Teamwork and technology Grade 8 CCRSB students test creativity during tech workshop
truro, N.S.
Students recently challenged their creative abilities at Maker Tech 2017.
Selected Grade 8 students from 21 Chignecto-Central region schools filled the Best Western Glengarry conference room to learn about technology.
“We’re using electronics to represent Canadian identity,” said Sarah Kittilsen a Central Colchester junior high school student.
The theme of the event was Canada 150. After spending the morning learning about electronics, students were challenged to make their own projects incorporating the theme.
Each table was covered in building materials as students worked away, barely taking their eyes off their creations.
“You place a nickel on the wires, then lay copper tape on the paper and if you connect the light bulbs right, it lights up,” said Maren Whynot, a Riverside Education Centre student.
Whynot and her group members Logan Miles and Ryan Keefe used copper and light bulbs to make a Canada 150 sign, recording a time-lapse video of the process.
Renae Cutler, Breanna Young and Chloe Faulkner, West Colchester Consolidated School students, with a similar circuit and decorations, created a Canada flag.
“We learned how to make the board this morning,” Cutler said. “Now we’re brainstorming what we can add next.”
Calen Shaw, Tessa Macintosh and Alyssa Cosh from Bible Hill Junior High and Luc Young, Oakley MacDonald and Calvin Denny from East Pictou Middle School, teamed up to recreate a model of Justin Trudeau.
The girls from BHJH created a stand to resemble Trudeau’s upper body, placing a makeshift suit and tie over top.
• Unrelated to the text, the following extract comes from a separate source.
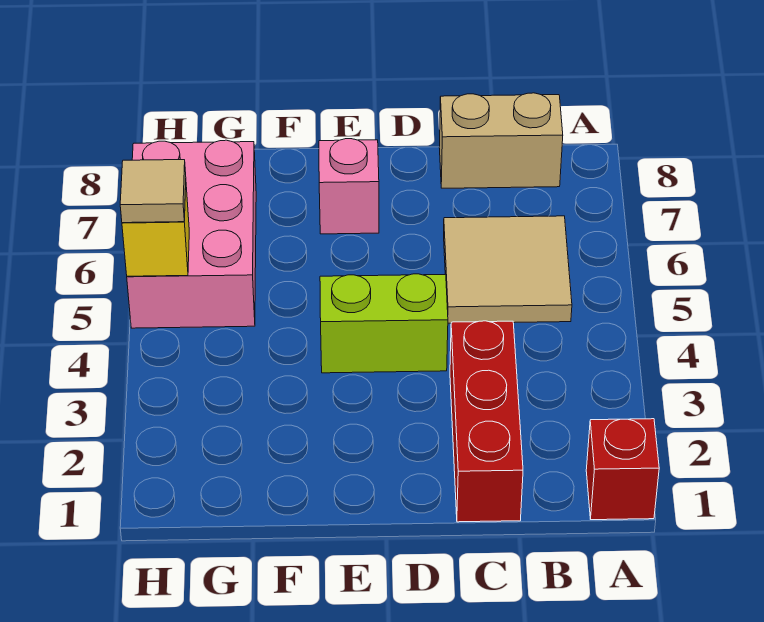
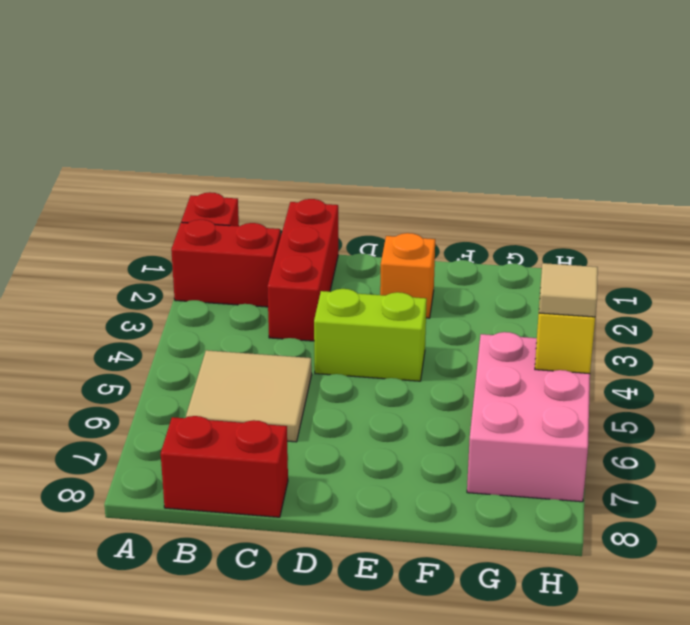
none -> red brick A2:B2 level 1
tan brick B8:C8 level 1 -> red brick B8:C8 level 1
none -> orange brick E2 level 1
pink brick E7 level 1 -> none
Then the boys from EPMS traced Trudeau’s face to add to the stand and created a circuit board.
“We’re not sure if we can use the board on our project yet, but it was fun to make,” said Young.
Louise Haycocks, CCRSB technology integration consultant, co-ordinated the event. She said the students were given little instruction on the projects but they were all succeeding.
“The less instruction you give them, the more they can learn themselves,” she said. “We’re trying to teach them to work through their failures because that gives them so much more pride to say ‘I did this myself.’”
The event was intended to use curriculum learning and in hands-on activities, said Haycocks.
“There is so many unique categories of projects they’re putting together and it’s a great way for them to explore their creativity.”